One of the best places to visit is Ostia Antica, one-time port of Rome, a superb example of a prosperous city of the imperial era, today a little-publicized peaceful place where you can wander for hours, or just sit dreaming, and feel all the better for it. If you come down from Rome at dawn, like the Dolce Vita crowd, you find Via Ostiense and Via del Mare only moderately busy. Later you encounter congestion, delays and always an accident up ahead. From central Rome head south and keep to the east (left) bank of the Tiber; cross it and you end up at the airport (Ostia Antica and Fiumicino village are however equally accessible from that road). Avoid these busy roads altogether by finding Via Cristoforo Colombo, near Caracalla baths, and following it through the EUR zone (the big sports complex) to the sea 4 km east of Lido di Ostia.
From junctions on the main line from Rome (Termini) to Naples (Centrale) lines branch off the the coast at Anzio, Nettuno and Terracina.

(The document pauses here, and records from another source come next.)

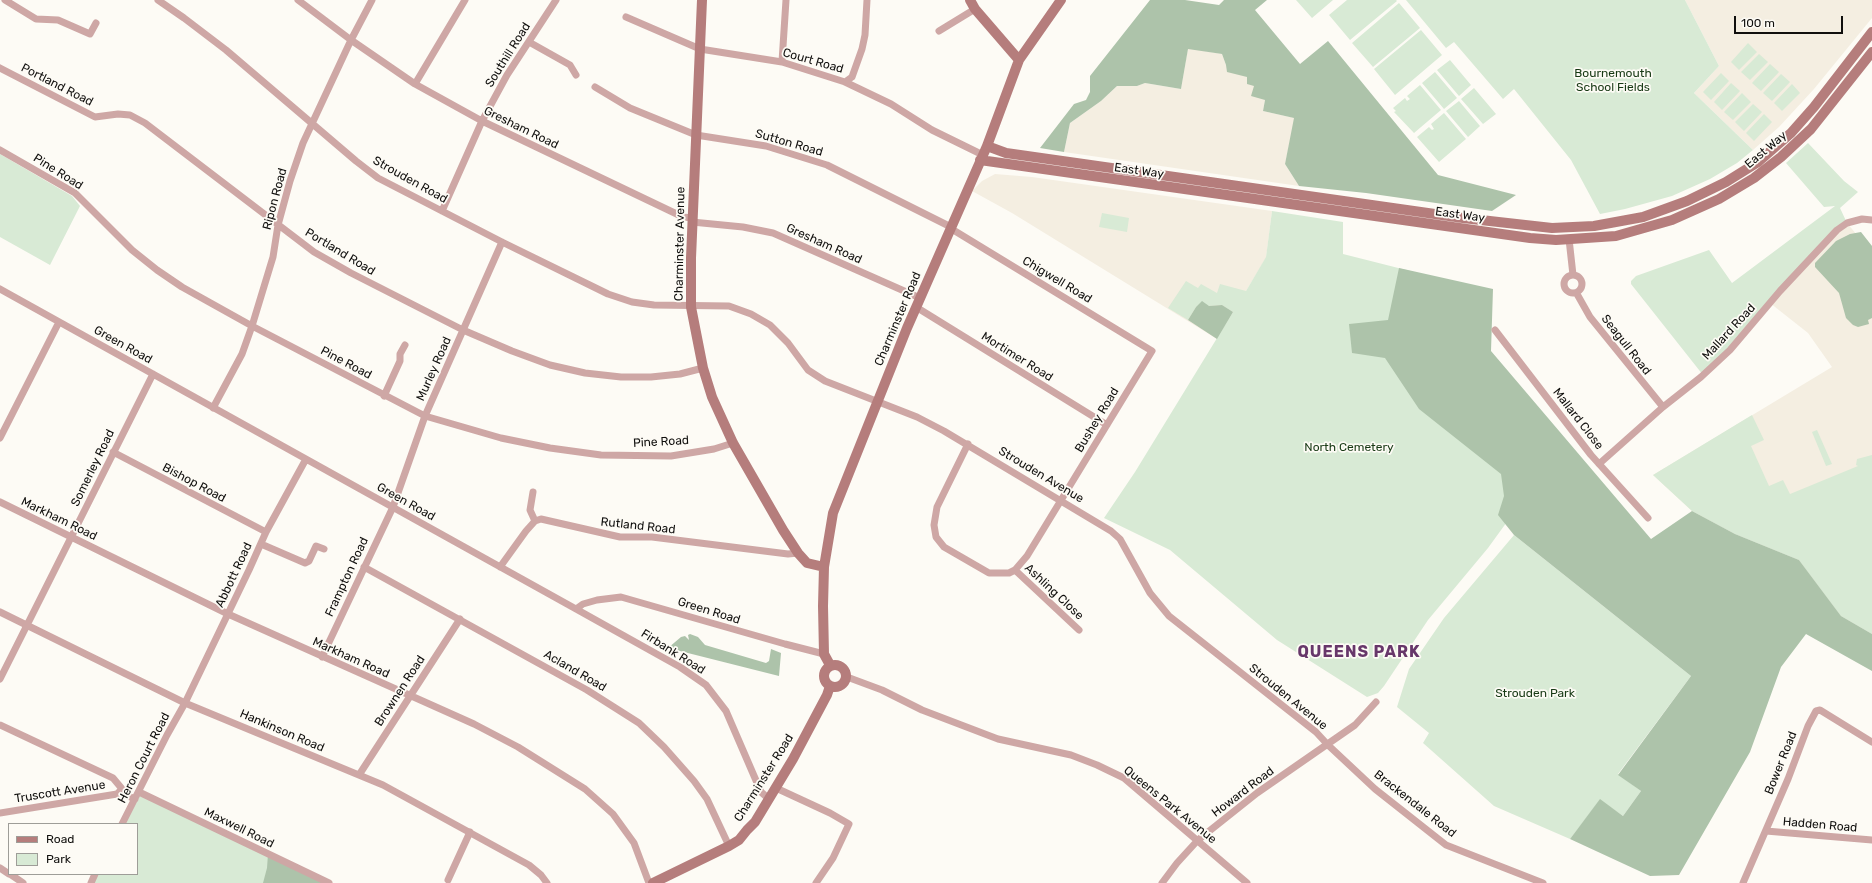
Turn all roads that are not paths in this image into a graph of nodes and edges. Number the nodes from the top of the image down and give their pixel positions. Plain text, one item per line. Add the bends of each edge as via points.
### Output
1 (5, 0) edge
2 (158, 0) edge
3 (298, 0) edge
4 (372, 0) edge
5 (465, 0) edge
6 (556, 0) edge
7 (702, 0) edge
8 (786, 0) edge
9 (867, 0) edge
10 (970, 0) edge
11 (1061, 0) edge
12 (975, 10) junction
13 (626, 17) dead end
14 (96, 23) dead end
15 (939, 31) dead end
16 (1872, 32) edge
17 (350, 40) junction
18 (529, 42) junction
19 (700, 49) junction
20 (1871, 56) edge
21 (1019, 60) junction
22 (782, 62) junction
23 (0, 68) edge
24 (576, 75) dead end
25 (845, 82) junction
26 (415, 84) junction
27 (595, 87) dead end
28 (482, 122) junction
29 (312, 124) junction
30 (696, 135) junction
31 (0, 150) edge
32 (983, 154) junction
33 (442, 211) junction
34 (692, 220) junction
35 (1872, 220) edge
36 (278, 225) junction
37 (951, 228) junction
38 (1569, 239) junction
39 (502, 242) junction
40 (1573, 275) junction
41 (0, 289) edge
42 (1577, 294) junction
43 (918, 303) junction
44 (691, 307) junction
45 (59, 322) junction
46 (252, 326) junction
47 (463, 330) junction
48 (1495, 330) dead end
49 (405, 345) dead end
50 (1152, 351) joint
51 (703, 368) junction
52 (153, 374) junction
53 (384, 396) junction
54 (878, 401) junction
55 (1663, 407) junction
56 (213, 408) junction
57 (425, 416) junction
58 (1107, 425) junction
59 (0, 438) edge
60 (733, 443) junction
61 (968, 444) junction
62 (113, 452) junction
63 (306, 459) junction
64 (1599, 464) junction
65 (533, 492) dead end
66 (1062, 501) junction
67 (0, 502) edge
68 (393, 507) junction
69 (1648, 518) dead end
70 (535, 521) junction
71 (266, 532) junction
72 (71, 537) junction
73 (261, 544) junction
74 (324, 549) dead end
75 (798, 553) junction
76 (364, 567) junction
77 (500, 567) junction
78 (824, 567) junction
79 (1015, 570) junction
80 (576, 609) junction
81 (0, 612) edge
82 (228, 614) junction
83 (460, 619) junction
84 (27, 626) junction
85 (1079, 630) dead end
86 (824, 654) junction
87 (322, 657) junction
88 (830, 665) junction
89 (847, 676) junction
90 (0, 679) edge
91 (830, 686) junction
92 (410, 696) junction
93 (1376, 702) dead end
94 (185, 703) junction
95 (0, 725) edge
96 (1872, 742) edge
97 (1328, 745) junction
98 (359, 775) junction
99 (776, 788) junction
100 (122, 789) junction
101 (139, 792) junction
102 (135, 799) junction
103 (769, 799) junction
104 (0, 813) edge
105 (123, 823) edge
106 (1766, 831) junction
107 (470, 832) junction
108 (1198, 840) junction
109 (1872, 840) edge
110 (728, 846) junction
111 (11, 875) edge
112 (448, 880) dead end
113 (23, 883) edge
114 (329, 883) edge
115 (547, 883) edge
116 (649, 883) edge
117 (653, 883) edge
118 (816, 883) edge
119 (1162, 883) edge
120 (1247, 883) edge
121 (1543, 883) edge
122 (1743, 883) edge

1 - 14 street via 36,19 58,20 90,34
2 - 29 street, Strouden Road via 226,50
3 - 17 street, Gresham Road
4 - 17 street, Ripon Road
5 - 26 street
6 - 18 street, Southill Road
7 - 19 street, Charminster Avenue
8 - 22 street
9 - 25 street via 862,49 852,77
10 - 12 street
11 - 21 street, Charminster Road
12 - 15 street
12 - 21 street
13 - 19 street, Court Road
16 - 32 street, East Way via 1814,107 1758,162 1726,182 1687,201 1642,218 1594,226 1552,228 1455,217 1006,154
17 - 26 street, Gresham Road
17 - 29 street, Ripon Road
18 - 24 street via 570,65
18 - 28 street, Southill Road via 507,75
19 - 22 street, Court Road
19 - 30 street, Charminster Avenue
20 - 38 street, East Way via 1812,129 1781,158 1754,178 1719,199 1672,220 1616,236
21 - 32 street, Charminster Road
22 - 25 street, Court Road
23 - 36 street, Portland Road via 95,117 130,114
25 - 32 street, Court Road via 891,104 932,130
26 - 28 street, Gresham Road
27 - 30 street, Sutton Road via 630,108
28 - 33 street, Southill Road
28 - 34 street, Gresham Road
29 - 33 street, Strouden Road via 378,178
29 - 36 street, Ripon Road via 294,168
30 - 34 street, Charminster Avenue
30 - 37 street, Sutton Road via 766,146 827,165
31 - 46 street, Pine Road via 75,193 115,234 157,270
32 - 37 street, Charminster Road
32 - 38 street, East Way via 1530,238
33 - 39 street, Strouden Road
34 - 43 street, Gresham Road via 772,233
34 - 44 street, Charminster Avenue
35 - 55 street, Mallard Road via 1862,219 1838,230 1780,291 1730,350
36 - 46 street, Ripon Road via 273,257
36 - 47 street, Portland Road via 326,259
37 - 43 street, Charminster Road
37 - 50 street, Chigwell Road
38 - 40 street
39 - 44 street, Strouden Road via 608,294 632,302
39 - 47 street, Murley Road
40 - 42 street via 1582,279 1582,288
40 - 42 street, Seagull Road via 1566,278 1564,286 1569,293
41 - 45 street, Green Road
42 - 55 street, Seagull Road via 1590,316
43 - 54 street, Charminster Road
43 - 58 street, Mortimer Road
44 - 51 street, Charminster Avenue
44 - 54 street, Strouden Avenue via 729,306 751,314 770,326 788,343 808,370 825,381
45 - 52 street, Green Road
45 - 59 street
46 - 53 street, Pine Road
46 - 56 street, Ripon Road via 242,354
47 - 51 street, Portland Road via 527,357 585,373 651,377
47 - 57 street, Murley Road
48 - 64 street, Mallard Close
49 - 53 street
50 - 58 street, Bushey Road
51 - 60 street, Charminster Avenue via 712,397
52 - 56 street, Green Road
52 - 62 street, Somerley Road
53 - 57 street, Pine Road
54 - 61 street, Strouden Avenue via 917,417
54 - 78 street, Charminster Road via 833,513
55 - 64 street, Mallard Road
56 - 63 street, Green Road
57 - 60 street, Pine Road via 501,438 601,455 670,456 714,449
57 - 68 street, Murley Road
58 - 66 street, Bushey Road
60 - 75 street, Charminster Avenue
61 - 66 street, Strouden Avenue
61 - 79 street via 937,507 934,525 936,538 950,551 988,573 1009,573
62 - 71 street, Bishop Road
62 - 72 street, Somerley Road
63 - 68 street, Green Road
63 - 71 street, Abbott Road
64 - 69 street, Mallard Close
65 - 70 street via 530,510
66 - 79 street, Bushey Road via 1027,556
66 - 97 street, Strouden Avenue via 1120,539 1150,593 1169,616 1316,732
67 - 72 street, Markham Road
68 - 76 street, Frampton Road
68 - 77 street, Green Road
70 - 75 street, Rutland Road via 541,519 620,537 652,537 788,554
70 - 77 street
71 - 73 street, Abbott Road
72 - 82 street, Markham Road
72 - 84 street, Somerley Road
73 - 74 street via 306,563 316,546
73 - 82 street, Abbott Road
75 - 78 street, Charminster Avenue via 807,563
76 - 83 street, Acland Road
76 - 87 street, Frampton Road
77 - 80 street, Green Road
78 - 86 street, Charminster Road
79 - 85 street, Ashling Close
80 - 86 street, Green Road via 597,600 621,597
80 - 103 street, Firbank Road via 680,667 706,685 726,711 761,792
81 - 84 street, Hankinson Road
82 - 87 street, Markham Road
82 - 94 street, Abbott Road
83 - 92 street, Brownen Road
83 - 110 street, Acland Road via 587,690 643,726 694,781 707,799
84 - 90 street, Somerley Road
84 - 94 street, Hankinson Road
86 - 88 street, Charminster Road
87 - 92 street, Markham Road
88 - 89 street via 842,666
88 - 91 street via 824,674 826,683
89 - 91 street via 841,686
89 - 108 street, Queens Park Avenue via 922,710 998,739 1071,755 1097,765 1124,778
91 - 99 street, Charminster Road
92 - 98 street, Brownen Road
92 - 116 street, Markham Road via 503,739 589,791 625,829 634,843
93 - 97 street via 1356,725
94 - 98 street, Hankinson Road
94 - 101 street, Heron Court Road
95 - 100 street via 113,778
96 - 106 street, Bower Road via 1820,710 1816,711
97 - 108 street, Howard Road via 1257,792
97 - 121 street, Brackendale Road via 1376,789 1446,845
98 - 107 street, Hankinson Road
99 - 103 street, Charminster Road
99 - 118 street via 849,824 833,858
100 - 102 street
100 - 104 street, Truscott Avenue via 117,794
101 - 102 street, Heron Court Road
101 - 114 street, Maxwell Road
102 - 105 street, Heron Court Road
103 - 110 street, Charminster Road via 755,822 739,840
106 - 109 street, Hadden Road
106 - 122 street, Bower Road
107 - 112 street
107 - 115 street, Hankinson Road via 529,865 542,875
108 - 119 street, Howard Road
108 - 120 street, Queens Park Avenue
110 - 117 street, Charminster Road
111 - 113 street

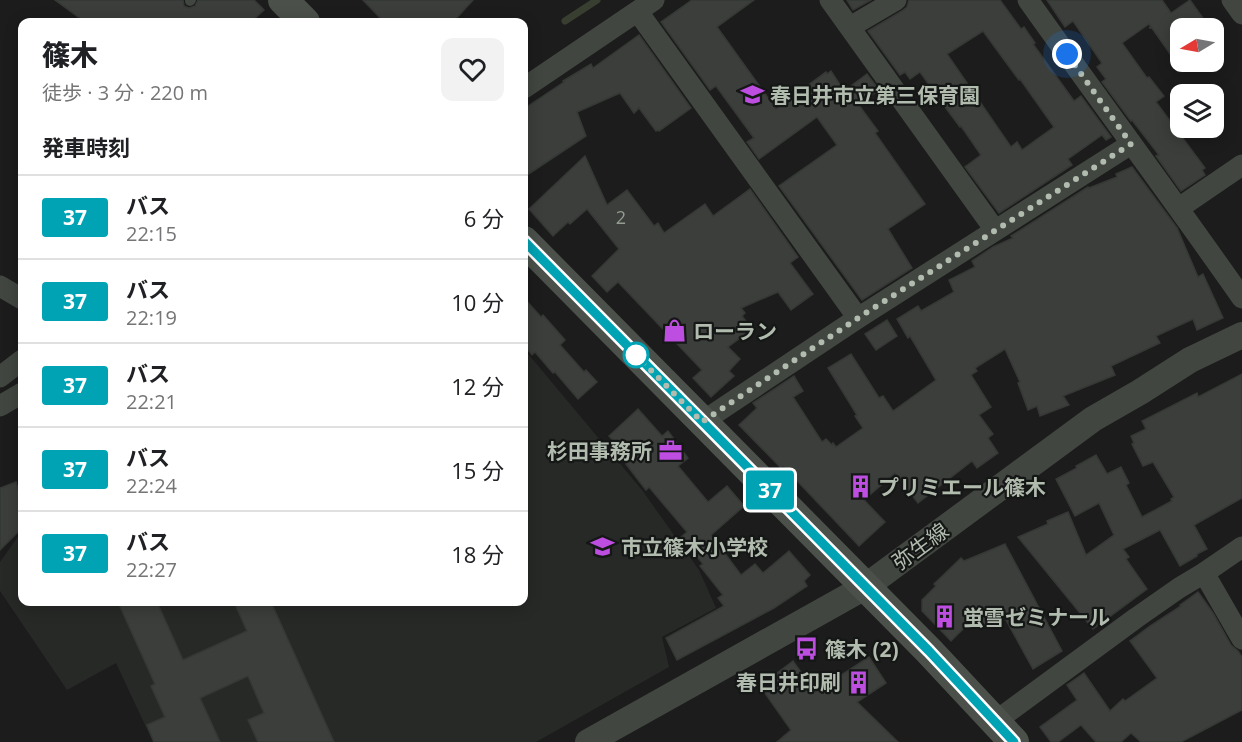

A metropolitan suburban line goes from Termini station to Ostia Antica; another to Lido di Ostia, which you can also reach from Rome’s Ostiense station, off Piazza Porta San Paolo, on a local train. The COTRAL motor-coach services (www.cotralspa.it) to Anzio, Lavinio and Nettuno leave from the EUR Fermi metropolitan station (Linea B) and Subaugusta (Linea A). Buses also run from Piazza Fermi to Sabaudia and San Felice Circeo, for the Circeo National Park.